◆ What you have to do ◆
From the listing below, copy each line that holds "Figure".

◆ Dataset extract ◆
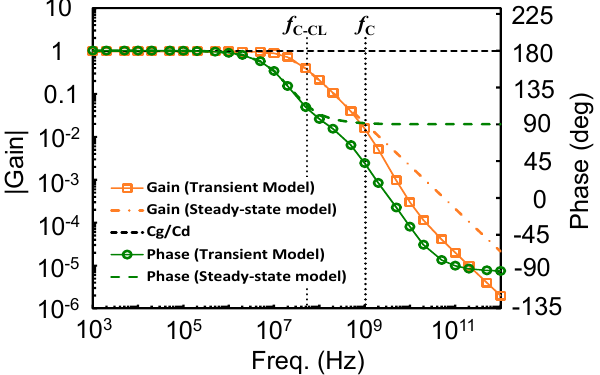
Figure 11. The frequency response of the SET inverting amplifier with a load capacitor C L = 30 aF (10 C Σ ) operating at a drain current I d = 26.4 pA, gate voltage V gs = 53.4 mV [0.33] (center of the descending side of the CD) and T = 15.5 K [0.05].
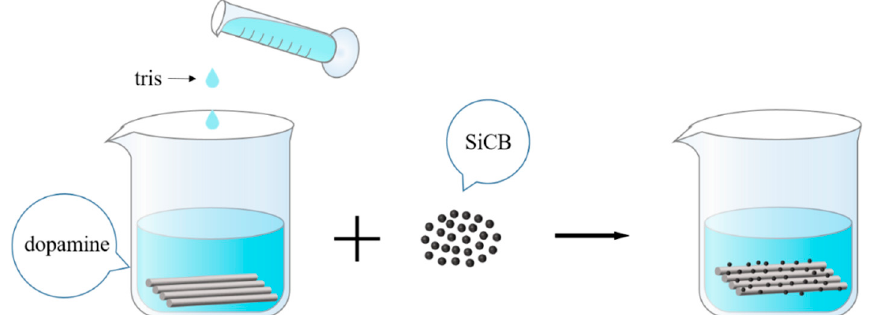
Figure 4. Flow chart of SiCB + PDA synergistic modification of BF.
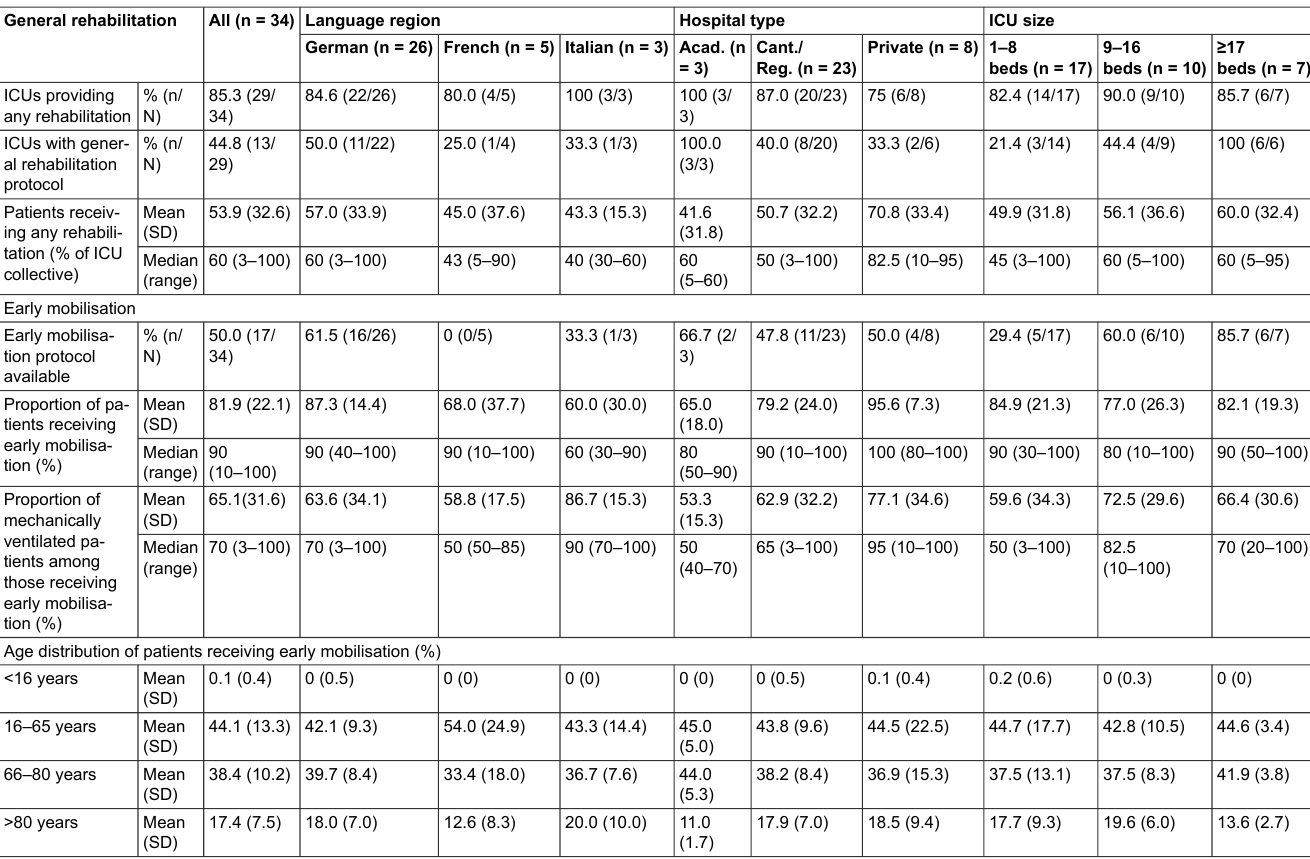
Table 2: General rehabilitation approaches and early mobilisation in participating intensive care units (ICUs caring for adults only). General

◆ Finished task ◆
Figure 11. The frequency response of the SET inverting amplifier with a load capacitor C L = 30 aF (10 C Σ ) operating at a drain current I d = 26.4 pA, gate voltage V gs = 53.4 mV [0.33] (center of the descending side of the CD) and T = 15.5 K [0.05].
Figure 4. Flow chart of SiCB + PDA synergistic modification of BF.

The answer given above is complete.